_Short task:_
Rewrite the lines below as a numbered list, starting with the line that contains "scientific name: Helichrysum anomalum" and running through the end of the entries, with no blank lines.

_Exercise materials:_
——————

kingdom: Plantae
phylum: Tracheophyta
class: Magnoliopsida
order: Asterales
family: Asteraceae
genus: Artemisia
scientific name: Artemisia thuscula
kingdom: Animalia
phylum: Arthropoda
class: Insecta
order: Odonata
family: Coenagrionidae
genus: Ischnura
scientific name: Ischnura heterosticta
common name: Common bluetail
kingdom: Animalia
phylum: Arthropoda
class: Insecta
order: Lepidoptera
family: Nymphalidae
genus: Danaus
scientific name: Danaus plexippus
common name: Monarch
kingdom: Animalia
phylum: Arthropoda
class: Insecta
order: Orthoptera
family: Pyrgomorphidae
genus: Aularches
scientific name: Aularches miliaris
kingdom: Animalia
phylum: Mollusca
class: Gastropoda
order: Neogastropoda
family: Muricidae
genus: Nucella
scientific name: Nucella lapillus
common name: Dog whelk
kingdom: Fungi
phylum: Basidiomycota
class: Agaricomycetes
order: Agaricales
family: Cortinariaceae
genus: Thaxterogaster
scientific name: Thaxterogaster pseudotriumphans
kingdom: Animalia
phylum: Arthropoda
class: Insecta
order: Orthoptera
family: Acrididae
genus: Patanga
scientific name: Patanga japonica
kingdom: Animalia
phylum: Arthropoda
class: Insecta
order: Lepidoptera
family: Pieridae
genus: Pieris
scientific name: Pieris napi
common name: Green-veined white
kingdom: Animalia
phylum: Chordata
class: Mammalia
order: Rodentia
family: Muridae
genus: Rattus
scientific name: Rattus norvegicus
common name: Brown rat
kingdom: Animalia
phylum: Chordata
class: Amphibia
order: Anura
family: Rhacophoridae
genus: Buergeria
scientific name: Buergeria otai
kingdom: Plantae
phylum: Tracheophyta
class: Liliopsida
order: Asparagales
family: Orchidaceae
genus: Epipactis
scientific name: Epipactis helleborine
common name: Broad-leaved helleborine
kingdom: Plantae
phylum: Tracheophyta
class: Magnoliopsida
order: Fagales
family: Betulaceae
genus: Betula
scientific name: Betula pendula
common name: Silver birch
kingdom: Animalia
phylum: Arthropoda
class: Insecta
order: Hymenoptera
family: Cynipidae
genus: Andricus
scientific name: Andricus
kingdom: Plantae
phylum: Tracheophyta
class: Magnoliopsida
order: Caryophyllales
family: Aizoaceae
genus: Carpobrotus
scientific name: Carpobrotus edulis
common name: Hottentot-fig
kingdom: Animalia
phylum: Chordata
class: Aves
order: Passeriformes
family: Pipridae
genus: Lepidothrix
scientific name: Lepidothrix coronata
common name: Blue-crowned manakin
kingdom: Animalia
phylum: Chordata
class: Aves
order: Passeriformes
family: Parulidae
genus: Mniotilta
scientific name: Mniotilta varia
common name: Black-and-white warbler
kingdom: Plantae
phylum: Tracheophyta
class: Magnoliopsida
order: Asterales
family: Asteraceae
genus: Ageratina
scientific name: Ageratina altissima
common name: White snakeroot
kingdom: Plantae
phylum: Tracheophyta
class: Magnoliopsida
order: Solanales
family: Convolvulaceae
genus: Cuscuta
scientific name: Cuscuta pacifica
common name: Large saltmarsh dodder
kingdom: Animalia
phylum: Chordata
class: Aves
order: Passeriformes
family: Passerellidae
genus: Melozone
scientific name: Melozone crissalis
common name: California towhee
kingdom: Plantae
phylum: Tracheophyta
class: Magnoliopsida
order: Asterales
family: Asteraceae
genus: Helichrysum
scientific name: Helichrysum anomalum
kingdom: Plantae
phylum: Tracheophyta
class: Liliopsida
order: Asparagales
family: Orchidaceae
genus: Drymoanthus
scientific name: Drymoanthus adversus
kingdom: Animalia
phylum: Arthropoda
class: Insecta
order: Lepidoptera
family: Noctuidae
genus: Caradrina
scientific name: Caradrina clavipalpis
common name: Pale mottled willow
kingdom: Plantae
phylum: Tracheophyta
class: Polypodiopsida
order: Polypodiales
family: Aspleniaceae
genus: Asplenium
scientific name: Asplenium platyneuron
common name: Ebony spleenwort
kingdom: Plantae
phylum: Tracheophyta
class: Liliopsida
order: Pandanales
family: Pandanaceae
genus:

——————

_Task answer:_
1. scientific name: Helichrysum anomalum
2. kingdom: Plantae
3. phylum: Tracheophyta
4. class: Liliopsida
5. order: Asparagales
6. family: Orchidaceae
7. genus: Drymoanthus
8. scientific name: Drymoanthus adversus
9. kingdom: Animalia
10. phylum: Arthropoda
11. class: Insecta
12. order: Lepidoptera
13. family: Noctuidae
14. genus: Caradrina
15. scientific name: Caradrina clavipalpis
16. common name: Pale mottled willow
17. kingdom: Plantae
18. phylum: Tracheophyta
19. class: Polypodiopsida
20. order: Polypodiales
21. family: Aspleniaceae
22. genus: Asplenium
23. scientific name: Asplenium platyneuron
24. common name: Ebony spleenwort
25. kingdom: Plantae
26. phylum: Tracheophyta
27. class: Liliopsida
28. order: Pandanales
29. family: Pandanaceae
30. genus:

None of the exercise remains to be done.